Official Microsoft support used pirate script to activate Windows, customer claims

facepalm: A South African customer contacted Microsoft Support to activate a legal copy of Windows. An early attempt to fix the problem was unsuccessful, so the Redmond staff had to use one of those hated pirate scripts to activate the OS.

After shelling out for a genuine Windows 10 license purchased from the Microsoft Store, South African full-time YouTuber Wesley Pyburn had to deal with the frustrating fact that he couldn’t activate his Windows installation. He contacted Microsoft, but even the official support team couldn’t get it up and running.

Pyburn tweeted that after the first failed attempt, the technology elevated his help desk ticket, and another Microsoft employee logged into his system through the remote Quick Assist app. The YouTuber was surprised that a Microsoft employee resorted to a very unexpected way to finally activate Windows, namely one of those “pirated” scripts that imitate official Microsoft servers to bypass OS legitimacy checks.

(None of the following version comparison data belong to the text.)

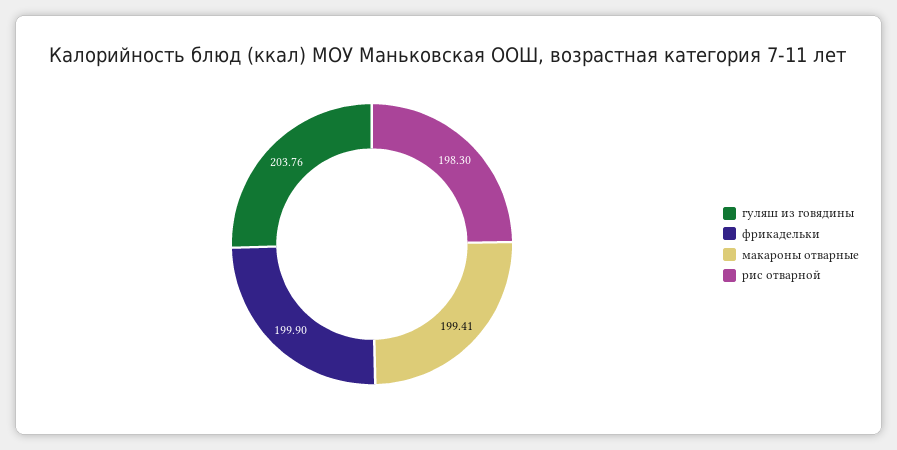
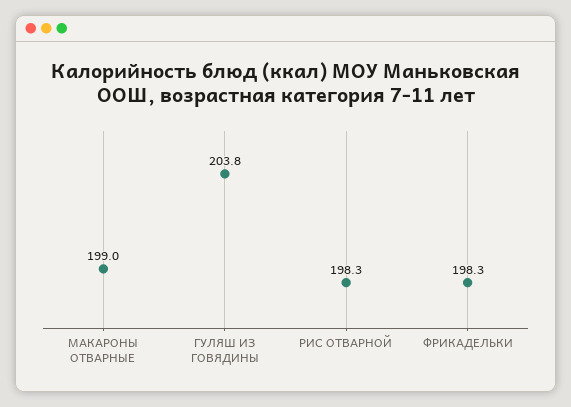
фрикадельки: 199.9 -> 198.3
макароны отварные: 199.41 -> 199

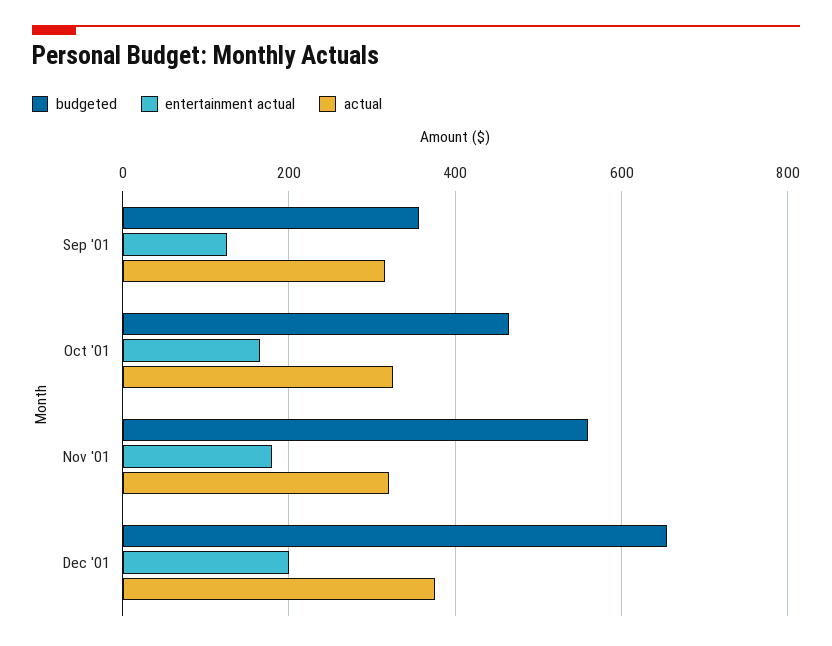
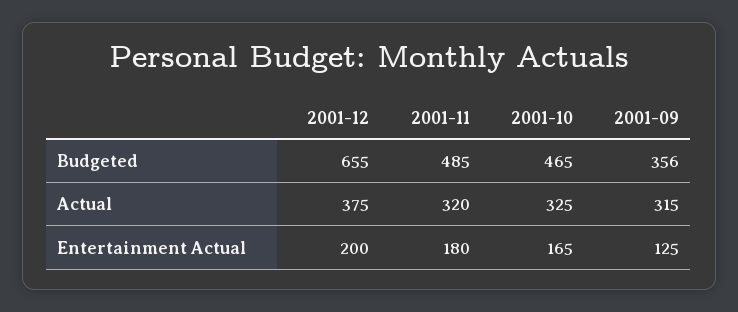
budgeted, Nov '01: 560 -> 485

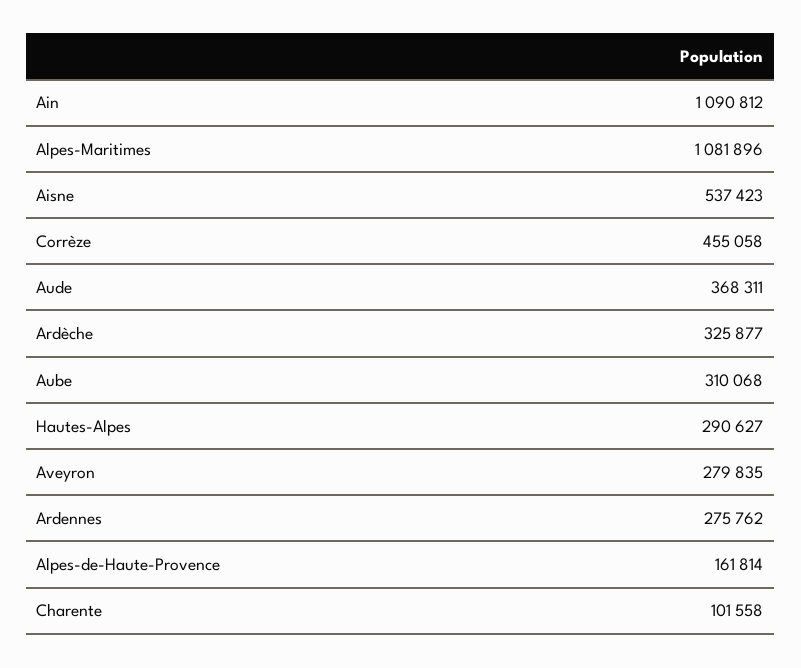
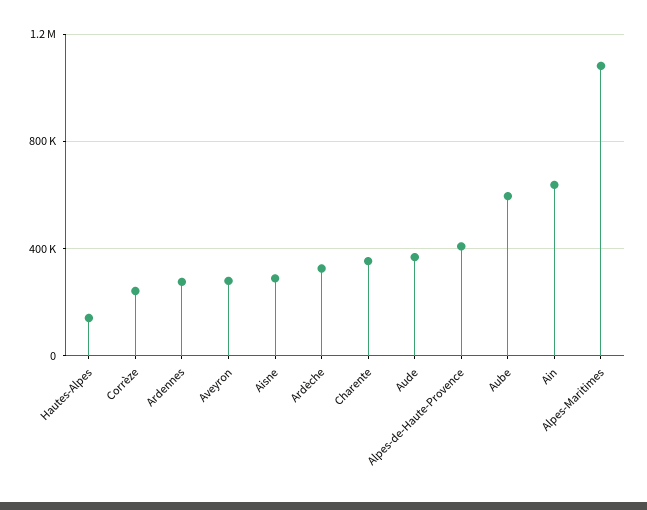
Ain: 1090812 -> 650000
Aisne: 537423 -> 300000
Corrèze: 455058 -> 250000
Aube: 310068 -> 600000
Hautes-Alpes: 290627 -> 150000
Alpes-de-Haute-Provence: 161814 -> 400000
Charente: 101558 -> 350000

In the new era of Windows 10/11, activation is easy; users can use a digital license or a traditional 25-digit product key to activate the system. Microsoft says Windows activation helps make sure the copy of Windows is genuine and not installed on more devices than the license allows. Upon activation, Microsoft generates a digital certificate that can be easily connected to a Microsoft account or restored after an OS reinstall.

Gone are the days when Windows users had to endure the nasty Windows Genuine Advantage (WGA) DRM protection to reassure Microsoft that Windows XP SP3 or Windows Vista are legitimate, but Windows activation still causes headaches for legitimate users, while pirates have no problem at all. . Pyburn contacted the team that manages the server Microsoft employee Massgrave uses.

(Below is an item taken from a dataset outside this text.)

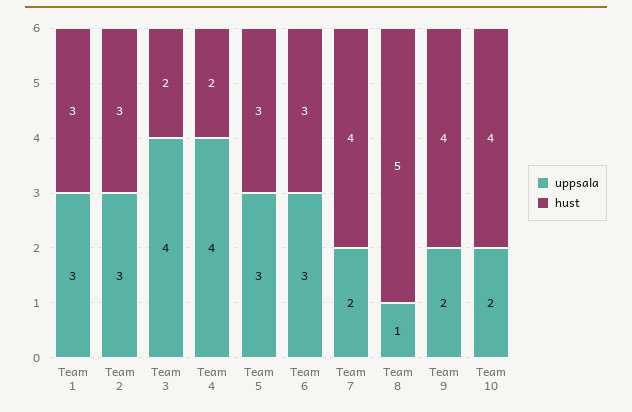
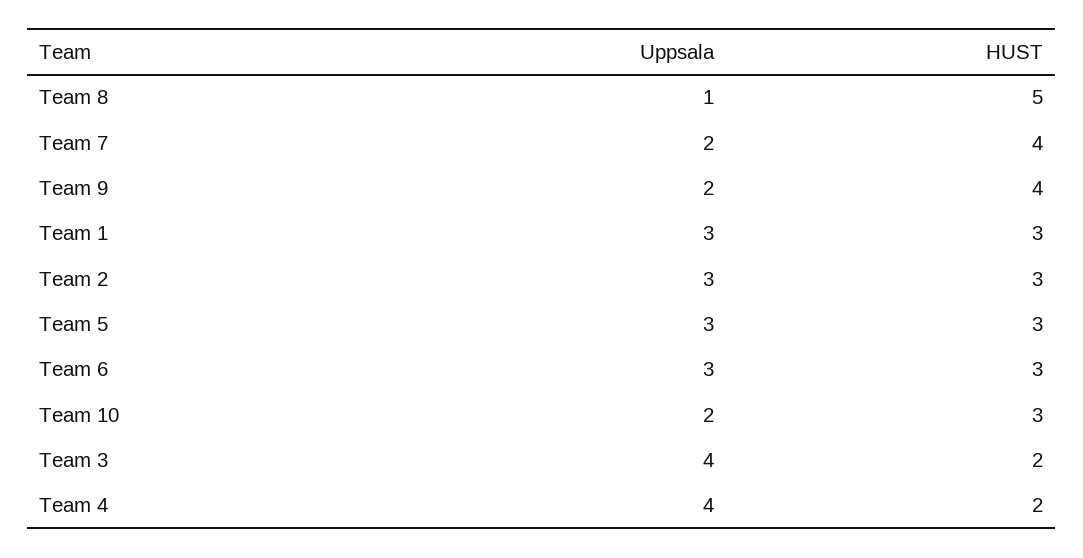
hust, Team 10: 4 -> 3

Massgrave is an unofficial repository for Windows and Office activators. The group has confirmed that this method is neither official nor legal, and that this is not the first time someone has reported official Microsoft support using scripts. Pyburn said he was taken aback as he bought the license to avoid unpleasant surprises such as malware or rootkits. “Then they’ll crack it for me,” Pyburn said.

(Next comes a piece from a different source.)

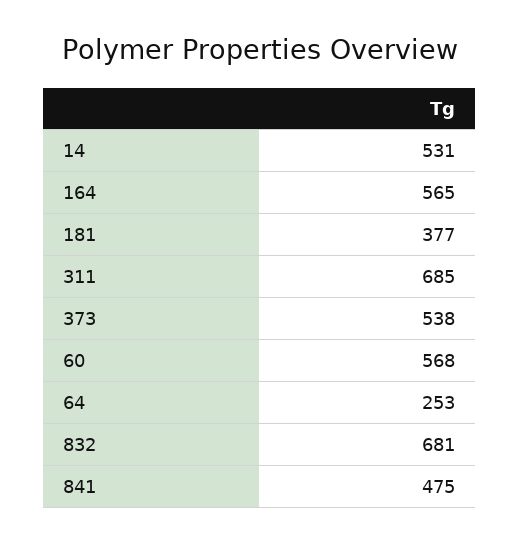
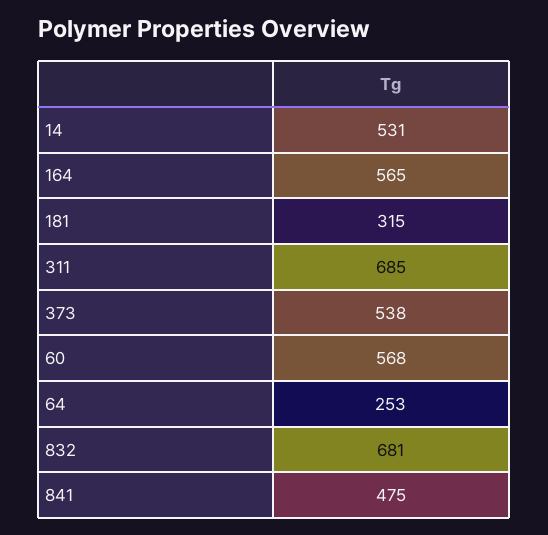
181: 377 -> 315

Microsoft told BleepingComputer that it is committed to “providing best-in-class support for our customers” and that the method used to activate the Pyburn OS is against company policy. Now Redmond is “investigating” to determine who the script-loving support agent is and why he used the script. The company said it will take “appropriate steps” to ensure employees follow the procedures and protocols it has in place for help desk personnel performing Windows activation.